Confesso, lá pelo meio do segundo tempo já estava desistindo de tudo. Seria, de fato, mais uma desilusão e eu, mesmo com toda minha experiência, não conseguia entoar os Cantos de Guerra, fruto do vexame que quase me enfartou no ano passado.
Mas aí a Realidade se impôs. A Torcida foi quem de fato deu a assistência. Foi ela quem inspirou nosso Capo di tutti capi Colombiano, numa compatriota jogada a um Serna, que deslocou o goleiro numa linda quebrada de pescoço.
Depois, num movimento de força e leveza, ultrapassou seu fugaz marcador e, como numa “ponte-aérea” de basquete, serviu agora a um centro avante que insisto chamar pelo nome: Everaldo.
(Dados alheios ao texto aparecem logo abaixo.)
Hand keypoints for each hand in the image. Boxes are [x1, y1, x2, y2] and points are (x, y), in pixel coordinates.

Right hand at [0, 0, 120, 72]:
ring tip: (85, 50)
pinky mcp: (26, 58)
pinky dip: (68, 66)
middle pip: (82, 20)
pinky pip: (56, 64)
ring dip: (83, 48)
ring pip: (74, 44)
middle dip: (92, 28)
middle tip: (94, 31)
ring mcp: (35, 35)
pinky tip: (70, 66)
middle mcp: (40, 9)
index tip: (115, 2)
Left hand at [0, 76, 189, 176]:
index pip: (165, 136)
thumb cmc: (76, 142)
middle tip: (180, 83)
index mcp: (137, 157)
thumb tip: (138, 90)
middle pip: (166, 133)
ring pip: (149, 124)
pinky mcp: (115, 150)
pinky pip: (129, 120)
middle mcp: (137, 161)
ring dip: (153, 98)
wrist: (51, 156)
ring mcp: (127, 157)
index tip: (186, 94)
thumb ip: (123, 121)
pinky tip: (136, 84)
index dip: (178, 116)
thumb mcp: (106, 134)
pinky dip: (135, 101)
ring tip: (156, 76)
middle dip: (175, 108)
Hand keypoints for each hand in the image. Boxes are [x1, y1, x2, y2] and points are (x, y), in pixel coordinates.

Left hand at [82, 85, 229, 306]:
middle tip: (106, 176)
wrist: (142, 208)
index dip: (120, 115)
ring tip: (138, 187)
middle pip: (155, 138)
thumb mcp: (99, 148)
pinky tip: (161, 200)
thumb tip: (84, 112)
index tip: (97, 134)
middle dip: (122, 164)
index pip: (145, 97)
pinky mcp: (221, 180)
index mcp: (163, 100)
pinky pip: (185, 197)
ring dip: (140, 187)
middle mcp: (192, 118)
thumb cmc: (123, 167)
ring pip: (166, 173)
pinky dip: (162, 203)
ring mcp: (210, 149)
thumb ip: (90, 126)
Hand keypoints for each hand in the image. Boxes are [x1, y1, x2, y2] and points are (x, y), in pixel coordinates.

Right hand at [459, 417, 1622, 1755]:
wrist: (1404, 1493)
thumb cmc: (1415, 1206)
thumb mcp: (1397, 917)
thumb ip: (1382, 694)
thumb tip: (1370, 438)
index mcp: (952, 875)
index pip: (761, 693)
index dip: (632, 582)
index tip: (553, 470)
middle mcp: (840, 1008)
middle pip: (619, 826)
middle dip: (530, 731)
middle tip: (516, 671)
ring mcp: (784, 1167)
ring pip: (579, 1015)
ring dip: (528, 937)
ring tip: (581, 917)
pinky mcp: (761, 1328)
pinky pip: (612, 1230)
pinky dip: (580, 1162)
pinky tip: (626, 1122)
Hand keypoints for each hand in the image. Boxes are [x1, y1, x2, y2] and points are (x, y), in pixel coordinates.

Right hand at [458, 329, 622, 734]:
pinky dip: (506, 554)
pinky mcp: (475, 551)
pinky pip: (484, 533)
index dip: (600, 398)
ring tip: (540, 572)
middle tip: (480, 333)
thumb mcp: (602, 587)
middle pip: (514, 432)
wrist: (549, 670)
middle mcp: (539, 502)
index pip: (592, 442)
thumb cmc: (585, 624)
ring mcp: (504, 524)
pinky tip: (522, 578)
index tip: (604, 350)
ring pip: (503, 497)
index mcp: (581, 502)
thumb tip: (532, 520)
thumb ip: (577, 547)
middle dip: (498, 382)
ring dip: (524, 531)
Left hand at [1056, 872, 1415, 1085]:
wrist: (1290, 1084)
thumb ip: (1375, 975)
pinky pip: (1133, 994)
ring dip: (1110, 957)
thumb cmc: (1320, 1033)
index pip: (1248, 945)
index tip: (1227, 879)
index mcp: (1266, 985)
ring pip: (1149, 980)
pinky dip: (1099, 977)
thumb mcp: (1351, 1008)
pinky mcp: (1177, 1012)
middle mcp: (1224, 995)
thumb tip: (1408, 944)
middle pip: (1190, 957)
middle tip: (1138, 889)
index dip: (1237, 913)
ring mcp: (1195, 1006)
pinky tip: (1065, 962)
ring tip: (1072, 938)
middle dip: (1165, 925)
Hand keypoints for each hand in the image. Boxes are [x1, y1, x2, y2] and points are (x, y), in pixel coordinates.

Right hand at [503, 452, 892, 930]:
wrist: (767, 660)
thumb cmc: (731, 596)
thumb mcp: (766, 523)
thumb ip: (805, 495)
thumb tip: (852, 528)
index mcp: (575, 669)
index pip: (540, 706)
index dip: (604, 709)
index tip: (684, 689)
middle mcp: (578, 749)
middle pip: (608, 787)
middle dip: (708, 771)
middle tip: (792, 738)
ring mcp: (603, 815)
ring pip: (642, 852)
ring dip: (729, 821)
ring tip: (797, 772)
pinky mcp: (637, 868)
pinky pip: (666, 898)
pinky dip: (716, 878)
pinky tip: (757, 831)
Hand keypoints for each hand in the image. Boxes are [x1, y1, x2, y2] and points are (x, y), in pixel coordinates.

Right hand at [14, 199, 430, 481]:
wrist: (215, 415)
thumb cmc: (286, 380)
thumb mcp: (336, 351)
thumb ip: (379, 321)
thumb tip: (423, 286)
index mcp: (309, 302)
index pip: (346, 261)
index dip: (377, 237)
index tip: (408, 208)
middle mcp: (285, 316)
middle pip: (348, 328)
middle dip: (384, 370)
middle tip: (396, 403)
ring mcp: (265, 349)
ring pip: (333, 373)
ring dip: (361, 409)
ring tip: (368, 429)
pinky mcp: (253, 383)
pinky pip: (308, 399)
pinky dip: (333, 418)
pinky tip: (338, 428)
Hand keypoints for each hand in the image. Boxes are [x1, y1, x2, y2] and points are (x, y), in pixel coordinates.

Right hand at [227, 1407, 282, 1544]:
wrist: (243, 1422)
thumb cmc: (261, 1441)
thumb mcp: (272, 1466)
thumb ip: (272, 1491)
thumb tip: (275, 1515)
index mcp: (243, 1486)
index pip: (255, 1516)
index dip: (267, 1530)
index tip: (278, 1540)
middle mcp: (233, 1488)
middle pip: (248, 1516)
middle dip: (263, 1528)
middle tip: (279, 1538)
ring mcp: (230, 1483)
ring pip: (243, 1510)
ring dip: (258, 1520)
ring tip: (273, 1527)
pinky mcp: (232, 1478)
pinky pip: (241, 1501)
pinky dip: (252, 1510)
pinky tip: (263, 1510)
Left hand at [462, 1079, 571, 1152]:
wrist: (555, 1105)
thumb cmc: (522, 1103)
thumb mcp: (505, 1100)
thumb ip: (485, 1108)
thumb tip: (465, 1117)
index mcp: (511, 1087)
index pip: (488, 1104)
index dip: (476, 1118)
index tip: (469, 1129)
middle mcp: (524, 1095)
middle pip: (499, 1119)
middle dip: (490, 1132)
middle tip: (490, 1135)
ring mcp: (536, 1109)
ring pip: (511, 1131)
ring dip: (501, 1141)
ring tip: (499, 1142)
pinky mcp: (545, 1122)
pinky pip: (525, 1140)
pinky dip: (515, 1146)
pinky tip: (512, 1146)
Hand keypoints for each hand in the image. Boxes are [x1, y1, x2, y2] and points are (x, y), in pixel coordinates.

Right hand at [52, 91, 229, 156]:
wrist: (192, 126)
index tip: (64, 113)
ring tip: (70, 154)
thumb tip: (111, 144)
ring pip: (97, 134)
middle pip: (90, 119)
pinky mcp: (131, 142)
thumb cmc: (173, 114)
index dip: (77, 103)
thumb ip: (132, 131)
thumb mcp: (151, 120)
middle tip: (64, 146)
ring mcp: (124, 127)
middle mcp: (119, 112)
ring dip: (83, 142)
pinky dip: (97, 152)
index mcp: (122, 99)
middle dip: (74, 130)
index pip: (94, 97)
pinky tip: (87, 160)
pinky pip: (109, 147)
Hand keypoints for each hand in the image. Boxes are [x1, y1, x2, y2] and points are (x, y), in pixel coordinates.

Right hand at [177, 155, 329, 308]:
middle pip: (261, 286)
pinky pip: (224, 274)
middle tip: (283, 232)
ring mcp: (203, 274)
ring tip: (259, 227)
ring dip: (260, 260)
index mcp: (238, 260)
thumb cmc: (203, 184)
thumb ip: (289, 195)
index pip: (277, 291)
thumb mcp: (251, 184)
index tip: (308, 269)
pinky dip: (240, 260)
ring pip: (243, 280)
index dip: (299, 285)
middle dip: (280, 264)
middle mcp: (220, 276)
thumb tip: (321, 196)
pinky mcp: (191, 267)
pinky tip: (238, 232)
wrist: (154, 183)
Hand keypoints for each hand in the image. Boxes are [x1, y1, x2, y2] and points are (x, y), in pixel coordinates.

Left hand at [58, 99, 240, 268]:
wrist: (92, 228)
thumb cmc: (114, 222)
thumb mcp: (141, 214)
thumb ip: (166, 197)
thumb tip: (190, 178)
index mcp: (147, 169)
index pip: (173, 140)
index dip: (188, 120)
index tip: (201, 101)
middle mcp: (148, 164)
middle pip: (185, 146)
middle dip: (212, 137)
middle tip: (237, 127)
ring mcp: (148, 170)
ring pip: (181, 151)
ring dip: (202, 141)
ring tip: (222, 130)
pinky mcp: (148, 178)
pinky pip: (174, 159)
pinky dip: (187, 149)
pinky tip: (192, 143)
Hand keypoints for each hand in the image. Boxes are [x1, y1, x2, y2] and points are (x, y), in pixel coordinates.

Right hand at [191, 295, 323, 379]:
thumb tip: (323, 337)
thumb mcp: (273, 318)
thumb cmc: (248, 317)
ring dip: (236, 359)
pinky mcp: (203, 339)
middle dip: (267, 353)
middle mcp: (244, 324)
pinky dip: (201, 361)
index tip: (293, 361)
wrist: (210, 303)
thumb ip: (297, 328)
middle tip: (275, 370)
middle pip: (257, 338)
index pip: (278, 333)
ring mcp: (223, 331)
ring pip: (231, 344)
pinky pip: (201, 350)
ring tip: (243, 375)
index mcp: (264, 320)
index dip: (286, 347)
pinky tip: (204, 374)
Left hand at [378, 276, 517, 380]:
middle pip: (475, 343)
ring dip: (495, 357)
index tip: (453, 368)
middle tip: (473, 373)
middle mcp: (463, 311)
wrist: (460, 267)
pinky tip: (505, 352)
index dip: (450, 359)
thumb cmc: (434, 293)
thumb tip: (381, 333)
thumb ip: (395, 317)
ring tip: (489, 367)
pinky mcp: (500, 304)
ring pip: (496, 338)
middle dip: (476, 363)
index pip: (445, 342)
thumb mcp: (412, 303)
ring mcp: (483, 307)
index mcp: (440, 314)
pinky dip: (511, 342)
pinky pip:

New Castilho & New Didi: Fábio & Árias. Inspirados que estão pelos nossos protetores, que lá das alturas estão a nos apoiar. E nós, feito loucos, continuamos a levar nossas famílias, nossos filhos a este enorme Divã, único capaz de abraçar nossa Torcida, a verdadeira razão da existência de nosso Enorme Clube.
Parabéns: Torcida, Fábio e Árias.
Essa é a Coluna em Três Cores de hoje e
Eu sou o Cronista das Rampas Tricolor.